Thursday, November 19, 2009

Monarch Profile: King Stanislas II August of Poland

The last King of Poland and Grand Duke of Lithuania in the old Polish-Lithuanian Commonwealth was Stanislas II August. He was born Count Stanisław Antoni Poniatowski in 1732 in Belarus. Politics came naturally to him with his family connections and powerful oratory and he was a famous member of the Chamber of Deputies by the time he was 20. In 1755 he went to work for the British ambassador in St Petersburg. The future Empress Catherine the Great was hopelessly smitten by him and he made enough of an impression on the Empress Elizabeth that she made him the Russian ambassador to the King of Saxony. When King Augustus III died in 1763 Poland fell into the usual squabbles over who would succeed him and following a coup and the intervention of Russia the young Count Poniatowski was elected King of Poland and Grand Duke of Lithuania, taking the name Stanislaw II Augustus. He was crowned in Warsaw on November 25, 1764.

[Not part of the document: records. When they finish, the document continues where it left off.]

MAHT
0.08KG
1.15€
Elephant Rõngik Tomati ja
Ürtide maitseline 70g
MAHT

As King of Poland he instituted several reforms but when rebel forces rose up against him and even took him prisoner for a time. They declared him deposed but Russian imperial troops came to the rescue and restored Stanislas to his throne. However, the Kingdom of Poland had effectively become a Russian protectorate. When the first partition of Poland was enacted in 1772 there was nothing he could do about it and his position only became further dependent on Russia as the radical revolutionary ideas breaking out in France began to spread across the nations of Europe, infecting Poland as well. In 1783 he married his longtime mistress by whom he already had a son. He attempted to strengthen his position as monarch by embracing the call for reform and encouraging a healthy sort of Polish nationalism. This culminated in the enactment of the Constitution of 1791.

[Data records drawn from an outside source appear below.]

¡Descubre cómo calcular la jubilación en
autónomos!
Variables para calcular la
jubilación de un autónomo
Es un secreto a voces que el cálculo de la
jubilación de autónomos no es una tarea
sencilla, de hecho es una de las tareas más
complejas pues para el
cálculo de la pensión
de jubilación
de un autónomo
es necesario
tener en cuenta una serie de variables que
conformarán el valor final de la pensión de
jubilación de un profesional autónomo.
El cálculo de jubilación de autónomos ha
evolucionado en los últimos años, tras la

However, although the people were deeply moved by the King's embrace of the new constitution a great many nobles were against it and declared against the monarch in their effort to see it abolished. Warfare erupted between the confederation of nobles backed up by the Russians on one side and the King and those Poles loyal to the constitution on the other. The King's troops performed bravely with some excellent hard-fighting generals (including Tadeusz Kosciuszko who had fought in the Continental Army in the American War for Independence) but in the end King Stanislas, on the advice of all of his ministers, finally gave in to the nobles and surrendered himself to the Russians. The result was the second partition of Poland between Russia and Prussia in 1793. Only two years later Austria joined in the last partition of Poland which finally divided up the last of the country between the three powers. Stanislas II August was forced to abdicate on November 25, 1795. He was then taken to St Petersburg where he lived out the rest of his life on a pension granted by the Empress. He died lonely and deeply in debt in 1798 and was buried in St Catherine's Catholic Church in St Petersburg.

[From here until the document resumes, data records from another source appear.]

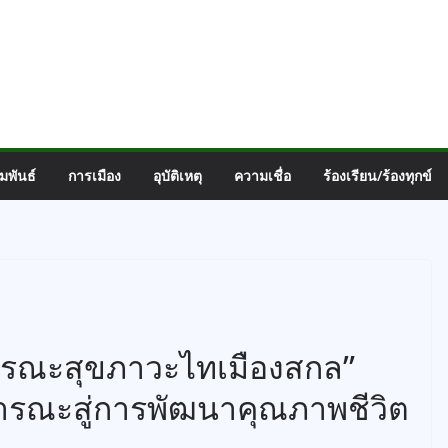
มพันธ์
การเมือง
อุบัติเหตุ
ความเชื่อ
ร้องเรียน/ร้องทุกข์
รณะสุขภาวะไทเมืองสกล”
ณะสู่การพัฒนาคุณภาพชีวิต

Some look with sympathy on the last King of Poland and point to the many undeniably great contributions he made to Polish society throughout his reign in the arts and education and so on. Yet others see him as a monarch who danced too close to dangerous forces, who did little to encourage the support of traditional supporters like the Church and who was too weak to set a course and stick to it. Some view his final capitulation to the confederation of nobles as downright treasonous and yet given all that came after it, many could also not help to look back on the Poland he represented as a better time when the country was at least nominally independent and at least existed. In 1938 his remains were moved to his birthplace in Belarus and in 1995 finally to Warsaw where he now rests in St John's Cathedral.